__Extrait cité__
________________________________________

Légalisation du cannabis : Richard Ferrand ne ferme pas la porte à un débat

Richard Ferrand à l'Assemblée nationale - juin 2019 / © Kenzo TRIBOUILLARD / AFP
Richard Ferrand à l'Assemblée nationale - juin 2019 / © Kenzo TRIBOUILLARD / AFP

Le président de l'Assemblée nationale et député breton Richard Ferrand s'est dit ne pas être opposé à un débat sur la légalisation du cannabis, proposé par Boris Vallaud, porte-parole des députés PS.

Par AFP


Le porte-parole des députés PS Boris Vallaud a invité jeudi le gouvernement à "accepter un débat, notamment parlementaire", sur la légalisation du cannabis, hypothèse à laquelle n'est pas hostile le président de l'Assemblée nationale Richard Ferrand. "Le gouvernement, même si pour l'instant il a fermé la porte, devrait accepter qu'il y ait un débat, notamment un débat parlementaire sur ce sujet-là pour que les uns et les autres puissent se faire une opinion définitive", a suggéré le député des Landes sur France 2.    
"Un certain nombre de ceux qui soutiennent cette initiative ne sont pas des gens irresponsables et donc je crois que c'est un débat qui mérite d'être engagé", a-t-il souligné, en souhaitant un "débat éclairé" et en assurant de sa "grande confiance dans ce que peuvent nous dire les experts"
 

Une tribune de plus de 70 personnalités pour la légalisation


Plus de 70 personnalités, dont les ex-têtes de liste aux européennes Yannick Jadot et Raphaël Glucksmann, appellent les pouvoirs publics "à agir vite" pour légaliser le cannabis au nom du "pragmatisme", dans une tribune publiée mercredi dans l'Obs. Et dans un rapport iconoclaste publié jeudi, des économistes du Conseil d'analyse économique (CAE) chargés de conseiller le Premier ministre, fournissent un vademecum pour en finir avec "l'échec" de la prohibition.
    

Boris Vallaud n'a pas signé la tribune


A titre personnel, Boris Vallaud n'a pas signé la tribune car le sujet est "compliqué", il est "dans l'attente" à ce stade et "ne veut pas être dans une posture""J'entends des maires, notamment de communes dans lequel il y a des trafics, dire il faut casser ce trafic, j'entends des médecins dire que finalement la prohibition n'a pas fonctionné, et puis j'entends des forces de police dire que ça ne réglerait pas forcément les choses", a-t-il développé. Il a mis en garde aussi sur "ce que font les lobbies", parce que, assure-t-il, "autour de ces débats rôdent de grands cigarettiers".

________________________________________

__Données à examiner__
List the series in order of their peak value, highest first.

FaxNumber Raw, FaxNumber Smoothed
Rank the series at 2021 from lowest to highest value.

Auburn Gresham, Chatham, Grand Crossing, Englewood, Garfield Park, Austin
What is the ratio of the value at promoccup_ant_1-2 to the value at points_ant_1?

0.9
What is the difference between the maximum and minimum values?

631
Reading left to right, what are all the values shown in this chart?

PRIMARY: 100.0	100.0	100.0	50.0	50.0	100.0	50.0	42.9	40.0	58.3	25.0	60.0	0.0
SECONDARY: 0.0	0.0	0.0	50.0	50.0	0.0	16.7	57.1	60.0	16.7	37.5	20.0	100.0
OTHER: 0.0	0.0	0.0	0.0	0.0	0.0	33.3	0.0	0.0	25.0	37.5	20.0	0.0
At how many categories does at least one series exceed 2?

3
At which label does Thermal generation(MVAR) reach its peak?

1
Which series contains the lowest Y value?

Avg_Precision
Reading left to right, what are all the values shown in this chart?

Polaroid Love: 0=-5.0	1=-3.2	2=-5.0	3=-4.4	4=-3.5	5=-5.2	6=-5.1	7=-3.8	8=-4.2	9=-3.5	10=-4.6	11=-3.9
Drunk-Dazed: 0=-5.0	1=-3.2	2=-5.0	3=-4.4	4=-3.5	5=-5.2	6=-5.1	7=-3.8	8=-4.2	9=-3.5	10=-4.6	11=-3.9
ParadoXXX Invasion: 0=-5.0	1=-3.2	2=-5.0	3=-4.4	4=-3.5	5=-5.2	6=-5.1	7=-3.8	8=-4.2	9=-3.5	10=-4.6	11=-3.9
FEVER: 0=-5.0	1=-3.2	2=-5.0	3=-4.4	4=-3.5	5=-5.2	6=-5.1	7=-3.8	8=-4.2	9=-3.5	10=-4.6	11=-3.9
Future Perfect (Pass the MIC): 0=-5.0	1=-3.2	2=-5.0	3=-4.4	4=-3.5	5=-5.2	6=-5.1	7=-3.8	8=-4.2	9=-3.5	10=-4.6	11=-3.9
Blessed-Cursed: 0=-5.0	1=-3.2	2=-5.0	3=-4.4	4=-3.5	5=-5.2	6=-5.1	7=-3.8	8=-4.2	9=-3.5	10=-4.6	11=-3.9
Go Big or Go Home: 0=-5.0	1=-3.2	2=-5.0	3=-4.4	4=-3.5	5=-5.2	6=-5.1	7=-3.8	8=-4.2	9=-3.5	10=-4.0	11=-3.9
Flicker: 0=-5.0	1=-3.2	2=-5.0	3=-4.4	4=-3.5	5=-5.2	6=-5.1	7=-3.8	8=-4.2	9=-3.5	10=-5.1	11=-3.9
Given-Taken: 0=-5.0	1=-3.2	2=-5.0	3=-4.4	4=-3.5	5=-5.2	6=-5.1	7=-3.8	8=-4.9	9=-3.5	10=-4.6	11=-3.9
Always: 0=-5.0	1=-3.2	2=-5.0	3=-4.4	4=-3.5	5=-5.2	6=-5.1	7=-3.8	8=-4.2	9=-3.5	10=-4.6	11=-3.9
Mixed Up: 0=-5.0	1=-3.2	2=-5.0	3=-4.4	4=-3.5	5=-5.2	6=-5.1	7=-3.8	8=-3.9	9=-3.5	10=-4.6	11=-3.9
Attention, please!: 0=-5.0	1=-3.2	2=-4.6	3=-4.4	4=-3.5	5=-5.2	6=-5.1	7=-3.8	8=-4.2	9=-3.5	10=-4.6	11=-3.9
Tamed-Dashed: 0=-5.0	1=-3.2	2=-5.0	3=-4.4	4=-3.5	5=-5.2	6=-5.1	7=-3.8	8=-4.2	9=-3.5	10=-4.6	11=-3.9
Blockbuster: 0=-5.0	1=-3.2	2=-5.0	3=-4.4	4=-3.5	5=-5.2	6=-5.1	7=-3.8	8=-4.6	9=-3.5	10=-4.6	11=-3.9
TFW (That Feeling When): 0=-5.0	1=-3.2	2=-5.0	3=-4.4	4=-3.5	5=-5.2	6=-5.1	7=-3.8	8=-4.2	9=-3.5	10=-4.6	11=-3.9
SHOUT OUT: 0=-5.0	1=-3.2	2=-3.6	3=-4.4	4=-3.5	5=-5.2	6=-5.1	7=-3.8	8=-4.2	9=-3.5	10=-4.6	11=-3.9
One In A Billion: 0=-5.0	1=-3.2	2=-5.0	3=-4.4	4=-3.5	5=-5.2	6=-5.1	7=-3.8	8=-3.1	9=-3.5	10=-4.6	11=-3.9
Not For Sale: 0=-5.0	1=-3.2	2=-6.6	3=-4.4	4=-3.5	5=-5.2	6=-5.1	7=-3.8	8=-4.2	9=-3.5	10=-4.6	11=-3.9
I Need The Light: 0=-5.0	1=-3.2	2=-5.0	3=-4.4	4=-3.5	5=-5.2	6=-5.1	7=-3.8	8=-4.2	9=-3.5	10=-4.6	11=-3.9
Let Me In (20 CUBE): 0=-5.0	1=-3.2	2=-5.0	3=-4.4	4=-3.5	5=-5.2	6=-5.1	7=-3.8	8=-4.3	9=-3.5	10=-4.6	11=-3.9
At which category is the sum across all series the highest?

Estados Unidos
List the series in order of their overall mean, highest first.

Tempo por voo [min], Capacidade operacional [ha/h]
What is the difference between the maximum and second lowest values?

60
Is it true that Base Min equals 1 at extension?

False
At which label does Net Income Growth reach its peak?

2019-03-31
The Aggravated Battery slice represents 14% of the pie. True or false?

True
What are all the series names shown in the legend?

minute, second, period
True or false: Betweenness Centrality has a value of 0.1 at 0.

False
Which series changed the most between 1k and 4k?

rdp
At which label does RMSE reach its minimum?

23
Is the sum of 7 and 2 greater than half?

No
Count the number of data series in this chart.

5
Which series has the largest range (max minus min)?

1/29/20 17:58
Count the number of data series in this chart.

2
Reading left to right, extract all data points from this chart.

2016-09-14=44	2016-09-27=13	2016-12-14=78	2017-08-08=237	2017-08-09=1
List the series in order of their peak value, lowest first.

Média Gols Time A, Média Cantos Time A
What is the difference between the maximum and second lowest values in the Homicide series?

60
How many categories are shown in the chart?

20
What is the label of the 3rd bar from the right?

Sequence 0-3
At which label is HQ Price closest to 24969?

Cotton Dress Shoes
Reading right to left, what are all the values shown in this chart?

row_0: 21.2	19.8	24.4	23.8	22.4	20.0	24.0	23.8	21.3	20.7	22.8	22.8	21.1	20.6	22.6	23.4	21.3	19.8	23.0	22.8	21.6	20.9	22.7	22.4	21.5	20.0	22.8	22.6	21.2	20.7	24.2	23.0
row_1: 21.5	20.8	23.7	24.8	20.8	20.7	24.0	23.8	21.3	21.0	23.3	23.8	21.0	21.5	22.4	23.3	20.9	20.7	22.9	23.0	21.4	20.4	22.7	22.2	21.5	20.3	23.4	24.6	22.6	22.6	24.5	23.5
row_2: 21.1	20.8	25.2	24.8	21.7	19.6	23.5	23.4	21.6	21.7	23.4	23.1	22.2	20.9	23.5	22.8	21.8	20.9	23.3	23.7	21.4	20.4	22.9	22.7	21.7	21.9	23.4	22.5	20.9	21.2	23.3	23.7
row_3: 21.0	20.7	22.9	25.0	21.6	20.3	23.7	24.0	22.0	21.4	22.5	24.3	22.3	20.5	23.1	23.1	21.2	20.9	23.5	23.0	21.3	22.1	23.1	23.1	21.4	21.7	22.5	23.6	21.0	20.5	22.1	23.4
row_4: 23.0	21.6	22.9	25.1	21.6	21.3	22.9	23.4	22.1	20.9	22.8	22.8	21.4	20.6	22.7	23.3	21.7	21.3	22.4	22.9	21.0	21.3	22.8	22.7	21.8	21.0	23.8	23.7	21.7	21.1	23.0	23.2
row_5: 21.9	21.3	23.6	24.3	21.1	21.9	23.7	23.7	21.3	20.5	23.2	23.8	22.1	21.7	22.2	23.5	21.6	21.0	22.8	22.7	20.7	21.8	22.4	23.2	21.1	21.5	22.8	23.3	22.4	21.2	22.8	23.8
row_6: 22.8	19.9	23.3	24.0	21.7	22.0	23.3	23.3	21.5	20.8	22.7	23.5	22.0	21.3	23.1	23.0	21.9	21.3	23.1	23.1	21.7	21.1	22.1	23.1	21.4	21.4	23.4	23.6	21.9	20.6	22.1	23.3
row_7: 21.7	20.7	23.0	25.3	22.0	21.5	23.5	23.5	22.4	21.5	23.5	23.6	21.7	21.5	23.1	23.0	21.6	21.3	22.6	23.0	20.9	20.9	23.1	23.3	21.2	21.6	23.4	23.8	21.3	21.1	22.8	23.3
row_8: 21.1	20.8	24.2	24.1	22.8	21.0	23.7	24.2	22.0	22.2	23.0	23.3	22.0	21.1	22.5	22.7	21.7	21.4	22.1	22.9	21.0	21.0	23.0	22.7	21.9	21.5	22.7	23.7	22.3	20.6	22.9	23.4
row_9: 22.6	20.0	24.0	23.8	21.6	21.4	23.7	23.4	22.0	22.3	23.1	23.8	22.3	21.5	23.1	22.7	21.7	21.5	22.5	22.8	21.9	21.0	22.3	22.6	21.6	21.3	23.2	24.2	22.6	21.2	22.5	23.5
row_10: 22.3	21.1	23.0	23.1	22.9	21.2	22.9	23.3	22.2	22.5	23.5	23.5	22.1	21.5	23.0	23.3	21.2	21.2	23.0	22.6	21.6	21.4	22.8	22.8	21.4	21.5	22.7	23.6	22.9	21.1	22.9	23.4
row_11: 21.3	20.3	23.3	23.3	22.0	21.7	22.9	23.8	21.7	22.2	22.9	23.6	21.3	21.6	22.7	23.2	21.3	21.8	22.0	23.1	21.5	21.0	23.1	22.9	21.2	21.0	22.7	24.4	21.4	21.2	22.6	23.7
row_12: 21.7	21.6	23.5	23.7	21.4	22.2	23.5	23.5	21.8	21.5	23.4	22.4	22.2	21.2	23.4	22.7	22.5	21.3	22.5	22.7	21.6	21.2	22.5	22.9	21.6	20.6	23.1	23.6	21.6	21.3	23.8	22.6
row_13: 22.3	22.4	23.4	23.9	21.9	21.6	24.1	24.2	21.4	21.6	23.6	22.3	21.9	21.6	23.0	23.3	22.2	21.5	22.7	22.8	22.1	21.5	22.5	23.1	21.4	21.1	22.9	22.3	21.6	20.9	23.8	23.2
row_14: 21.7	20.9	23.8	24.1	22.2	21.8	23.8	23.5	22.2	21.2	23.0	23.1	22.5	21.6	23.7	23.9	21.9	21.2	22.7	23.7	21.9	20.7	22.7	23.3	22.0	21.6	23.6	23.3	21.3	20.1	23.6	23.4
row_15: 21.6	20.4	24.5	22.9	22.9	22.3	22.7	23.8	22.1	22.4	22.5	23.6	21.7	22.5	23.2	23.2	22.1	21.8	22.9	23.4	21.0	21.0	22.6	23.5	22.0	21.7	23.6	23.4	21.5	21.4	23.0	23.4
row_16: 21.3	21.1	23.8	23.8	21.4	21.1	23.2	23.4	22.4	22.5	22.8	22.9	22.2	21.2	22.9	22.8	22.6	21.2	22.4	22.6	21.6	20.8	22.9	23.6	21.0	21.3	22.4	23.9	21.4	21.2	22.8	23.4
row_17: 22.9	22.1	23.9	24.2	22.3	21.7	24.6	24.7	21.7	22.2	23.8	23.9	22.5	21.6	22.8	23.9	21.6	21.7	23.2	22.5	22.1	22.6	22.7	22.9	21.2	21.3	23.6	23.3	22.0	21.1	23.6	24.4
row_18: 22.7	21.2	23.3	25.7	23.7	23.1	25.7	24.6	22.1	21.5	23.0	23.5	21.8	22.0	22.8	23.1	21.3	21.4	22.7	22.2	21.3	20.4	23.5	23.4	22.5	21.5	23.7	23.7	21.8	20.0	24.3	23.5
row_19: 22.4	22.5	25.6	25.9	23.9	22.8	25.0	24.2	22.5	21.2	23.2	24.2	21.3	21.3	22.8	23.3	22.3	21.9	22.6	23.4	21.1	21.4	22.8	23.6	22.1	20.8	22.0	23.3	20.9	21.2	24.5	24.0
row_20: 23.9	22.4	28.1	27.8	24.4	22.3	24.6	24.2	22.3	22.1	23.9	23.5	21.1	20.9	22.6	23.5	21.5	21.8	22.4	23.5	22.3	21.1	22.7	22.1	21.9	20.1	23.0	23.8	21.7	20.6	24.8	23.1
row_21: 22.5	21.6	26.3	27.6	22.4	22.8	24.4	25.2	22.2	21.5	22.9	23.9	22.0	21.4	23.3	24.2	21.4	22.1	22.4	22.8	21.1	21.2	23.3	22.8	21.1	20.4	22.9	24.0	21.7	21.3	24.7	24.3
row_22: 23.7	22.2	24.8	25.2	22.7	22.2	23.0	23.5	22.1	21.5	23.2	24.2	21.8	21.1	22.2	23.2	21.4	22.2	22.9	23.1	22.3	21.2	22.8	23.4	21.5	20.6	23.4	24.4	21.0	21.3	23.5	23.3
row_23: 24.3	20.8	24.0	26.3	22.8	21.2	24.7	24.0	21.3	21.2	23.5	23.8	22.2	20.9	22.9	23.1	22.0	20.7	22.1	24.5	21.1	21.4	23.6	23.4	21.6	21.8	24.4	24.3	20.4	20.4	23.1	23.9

________________________________________

__Travail demandé__
D'après l'article sur la légalisation du cannabis, dans quel titre de presse la tribune signée par plus de 70 personnalités a-t-elle paru ? Les entrées constituent un ensemble distinct de l'article.

__Résultat attendu__
Dans l'Obs.